Der finnische Staat schenkt seit bald 80 Jahren frischgebackenen Müttern eine Kartonbox. Diese Box ist eine Art Einsteigerpaket, die Kleider, Tücher und Spielwaren für das Neugeborene enthält. Die Babybox ist in der Finnischen Kultur mittlerweile ein fester Bestandteil des Mutterwerdens geworden.

Ein Kind schläft in der Kartonbox
 Ein für Schweizer Eltern eher ungewöhnliches Bild: Ein Neugeborenes schlummert friedlich in einer Kartonbox. Bild: The Baby Box Co.

Wer in Finnland ein Baby erwartet, bekommt eine Kartonbox vom Staat geschenkt. Darin hat es Strampler, Outdoor-Kleidung, Badeprodukte für das Baby sowie Windeln, einen Schlafsack und Bettwäsche. Die werdenden Mütter entscheiden, ob sie die Babybox oder Bargeld möchten – die meisten wählen die Box, da sie einen höheren finanziellen und emotionalen Wert hat als die ausgezahlte Summe.

Die Tradition der Babybox reicht bis in die 1930er-Jahre zurück. Die ursprüngliche Idee war, dass jedes Kind, unabhängig von seinem finanziellen Hintergrund, einen gleichberechtigen Start ins Leben erhält. In den Anfängen erhielten die Box nur bedürftige Familien. Die Bestimmungen wurden im Jahr 1949 geändert, um allen werdenden Eltern einen reibungslosen Start mit ihrem Säugling zu ermöglichen. Mit der neuen Gesetzgebung gab es aber eine Verpflichtung: Um die Babybox zu erhalten, mussten Mütter einem Arzt oder einer pränatalen Klinik vor der vierten Schwangerschaftswoche einen Besuch abstatten. Dadurch wurden Frauen nicht nur mit den nötigen Utensilien für ihr Baby versorgt, sondern auch für die Betreuung durch Ärzte und Krankenschwestern während der Schwangerschaft gesorgt.

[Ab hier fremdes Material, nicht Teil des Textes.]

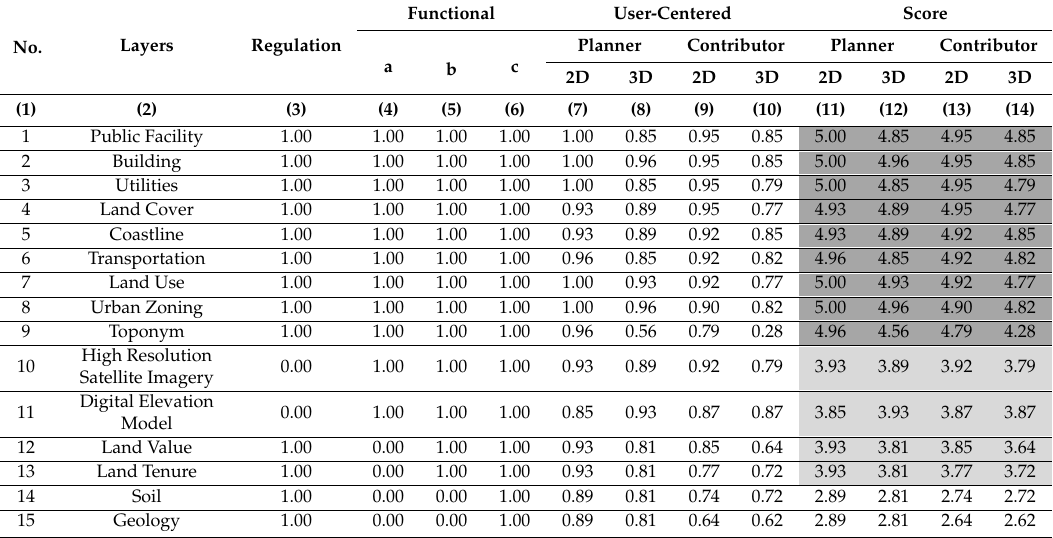
Table 1. Score from three chains: regulation, functional, and user-centered requirements.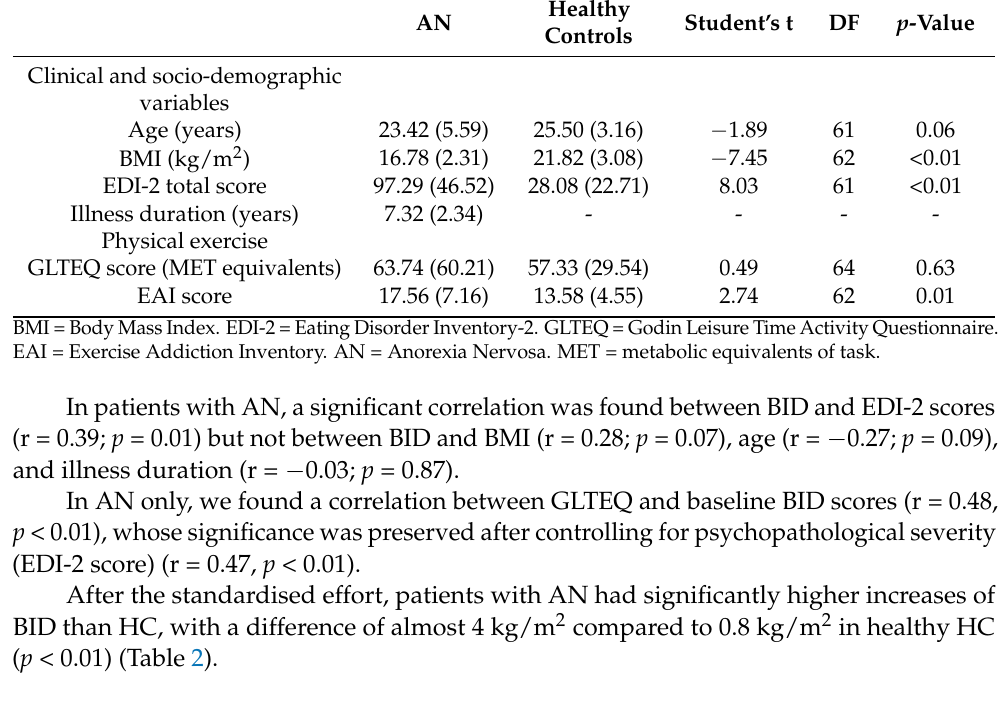
Table 2. Body image distortion at baseline and after a physical effort in patients with anorexia nervosa and healthy controls. Standard deviations are reported in brackets.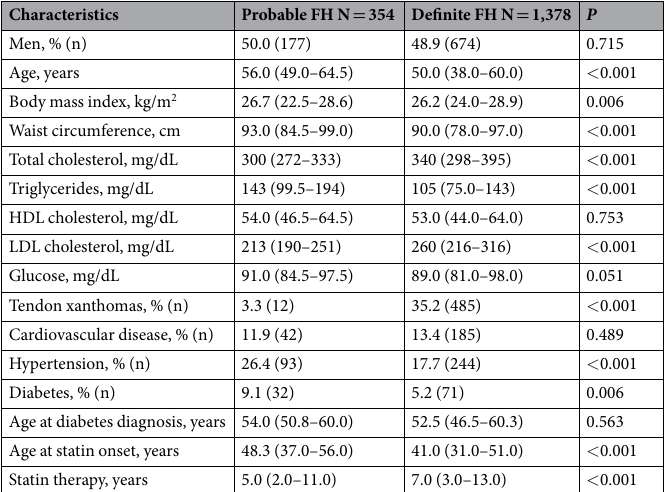
Table 1. Demographic and clinical characteristics of heterozygous familial hypercholesterolemia patients. Values are expressed as median (interquartile range) for continuous variables and percentage (n) for categorical variables. HDL denotes high-density lipoprotein; LDL, low-density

Ein Schlafplatz der anderen Art

Die Kartonbox hat aber noch eine andere Funktion, als Strampler und Windeln zu transportieren: Das Paket enthält auch eine Matratze, die auf den Boden der Box gelegt werden kann. So verwandelt sich die Transportbox in einen kuschligen Schlafplatz für Neugeborene. Somit verbringen viele finnische Kinder aus allen sozialen Schichten ihre ersten Nächte in diesen vier Kartonwänden. Panu Paluma, Professor für Finnische und Nordische Geschichte an der Universität von Helsinki, erklärte in einem Interview gegenüber der britischen BBC, dass die Babybox dazu beigetragen hatte, dass Babys nicht mehr im gleichen Bett wie ihre Eltern schlafen.

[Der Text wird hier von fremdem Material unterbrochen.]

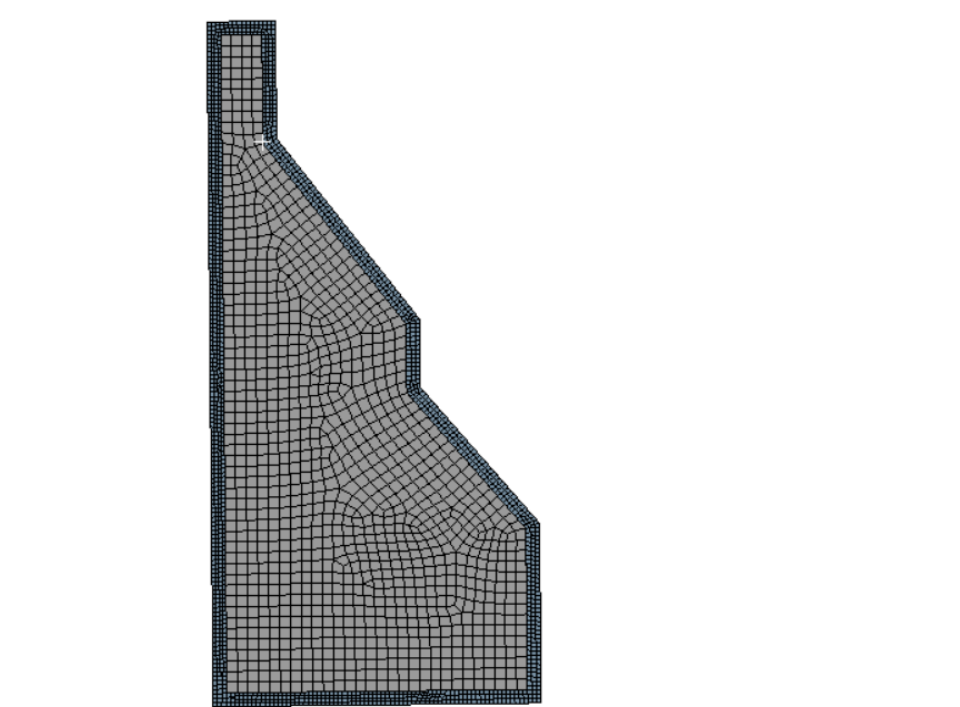
Figure 6. Meshed 2D axisymmetric section, capsule and compact.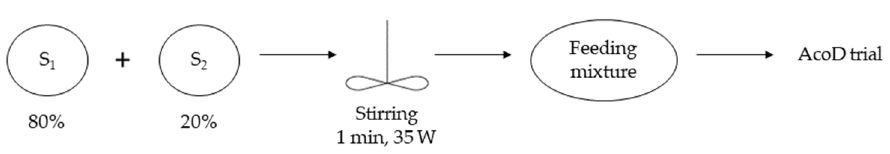
Figure 3. Feed mixture preparation for AcoD trials. Experimental conditions: mixing at 50 rpm, 35 W, for 1 min at room temperature.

In der 1930er Jahren war Finnland ein armes Land und die Kindersterblichkeit dementsprechend hoch – von 1000 Kindern starben im Schnitt 65. Nach der Einführung der Babyboxen verbesserten sich die Sterberaten von Säuglingen. Mika Gissler, Professor am nationalen Institut für Gesundheit und Sozialstaat in Helsinki, teilte dem BBC Magazin mit, dass er in der sinkenden Kindersterblichkeit mehrere Gründe sieht: Die entscheidenden Anfänge machten die Babybox und die ärtzliche Betreuung der Schwangeren vor der Geburt. Doch auch das damals neu eingeführte nationale Krankenversicherungssystem und ein zentralisiertes Spitalnetzwerk in den 60ern verbesserte die Überlebenschance für die Neugeborenen.

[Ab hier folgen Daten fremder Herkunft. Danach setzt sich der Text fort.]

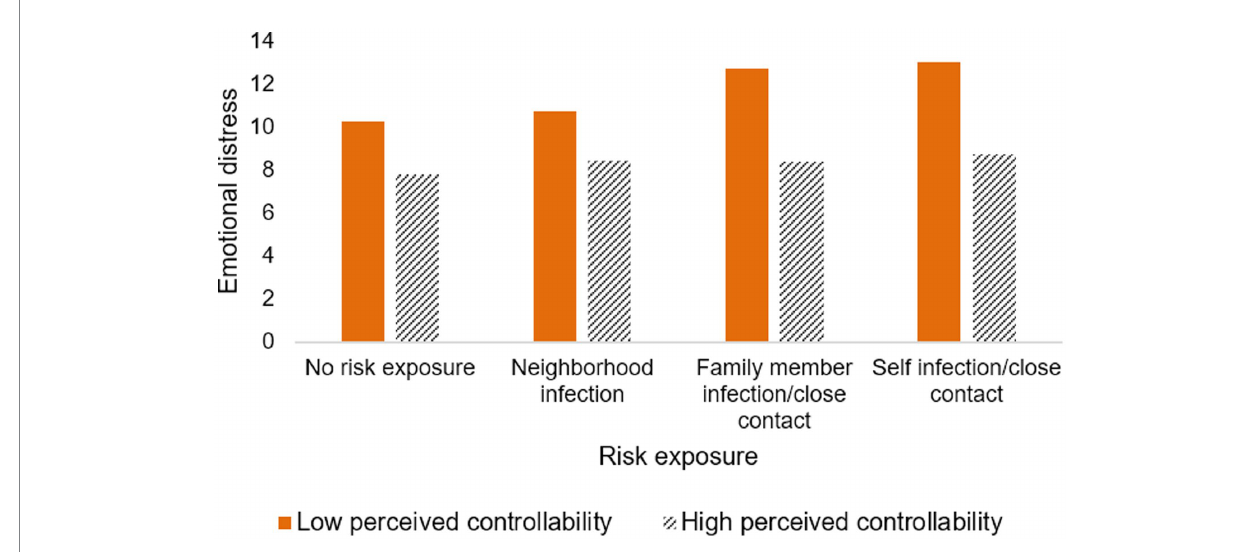
FIGURE 4 The interaction effect of risk exposure and perceived controllability on emotional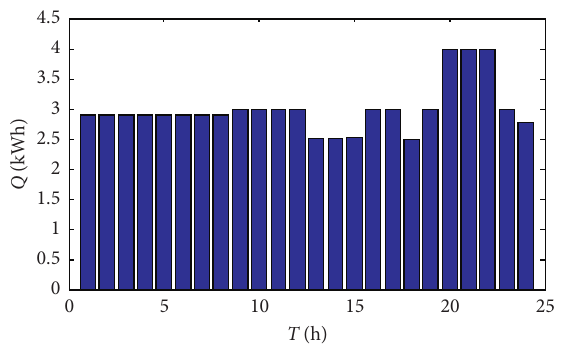
Figure 3: Load under smart use of Table 2: Comparison of the convergence speed and accuracy of the algorithm. Algorithm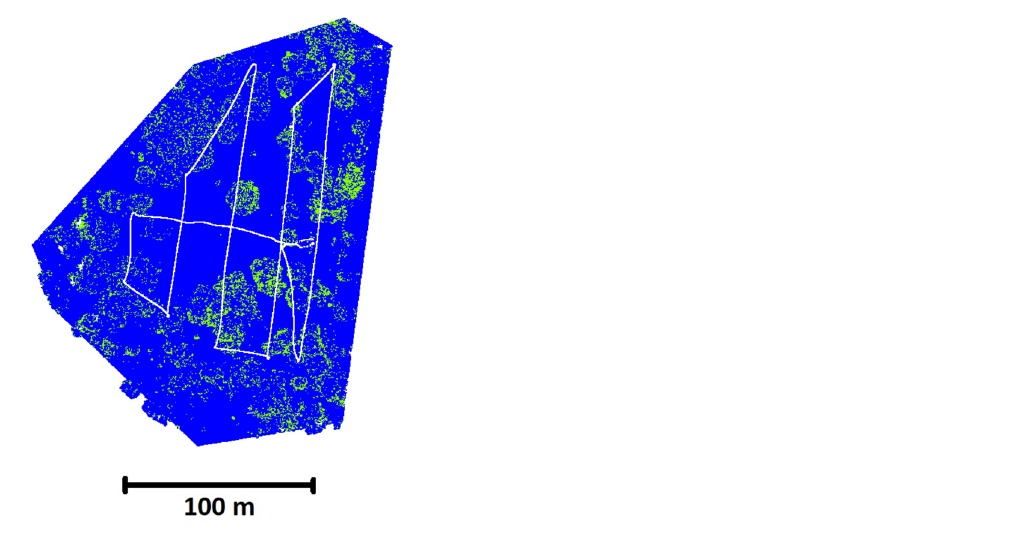
Figure 4. The LiDAR point cloud with the number of returns (blue for one return and green for two returns) along with the flight line of the UAV for data collection (in white).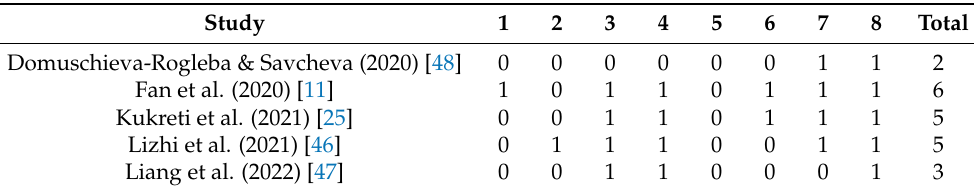
Figure 1. Flowchart of the study search and selection process. Table 2. Quality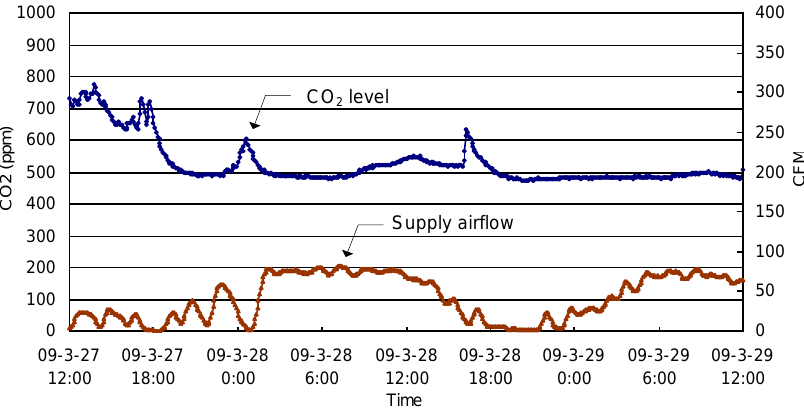
level and airflow rate. 2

Andere Zeiten, andere Sitten

Inhalt einer Finnischen Babybox
  Babykleidung, Windeln, Bettlaken: Die Babybox enthält alles Nötige für ein Neugeborenes. Bild: zVg/ Finnish Baby Box

Der Inhalt der Box hat sich über die Jahre stark verändert: In den 30er- und 40er-Jahren enthielt sie Stoff, denn damals nähten viele Mütter die Babykleider selbst. Während des zweiten Weltkrieges jedoch hatte das Verteidigungsministerium einen erhöhten Bedarf an Baumwolle, deshalb wurde ein Teil des Materials durch Bettwäsche aus Papier und Wickeltücher ersetzt. 1968 fanden Eltern das erste Mal einen Schlafsack in der Babybox und ein Jahr später folgten wegwerfbare Windeln. Diese wurden aber aus Umweltgründen um die Jahrhundertwende wieder durch Stoffwindeln ersetzt.

Wie Panu Paluma weiter sagt, wollte der Finnische Staat Mütter vermehrt zum Stillen bringen und entfernte deshalb ab einem gewissen Zeitpunkt Babyflaschen und Nuggis aus der Box. Die Aktion war erfolgreich und erhöhte die Stillrate bei Müttern. Auch das Beilegen eines Bilderbuches habe einen positiven Effekt gehabt, da es den  Kindern einen erleichterten Zugang zu Büchern verschaffe und sie in späteren Jahren vermehrt zum Lesen anrege.

Die Box ist aus der finnischen Kultur nicht mehr wegzudenken und ist für viele ein Symbol der Gleichberechtigung und der Wertschätzung von Kindern geworden.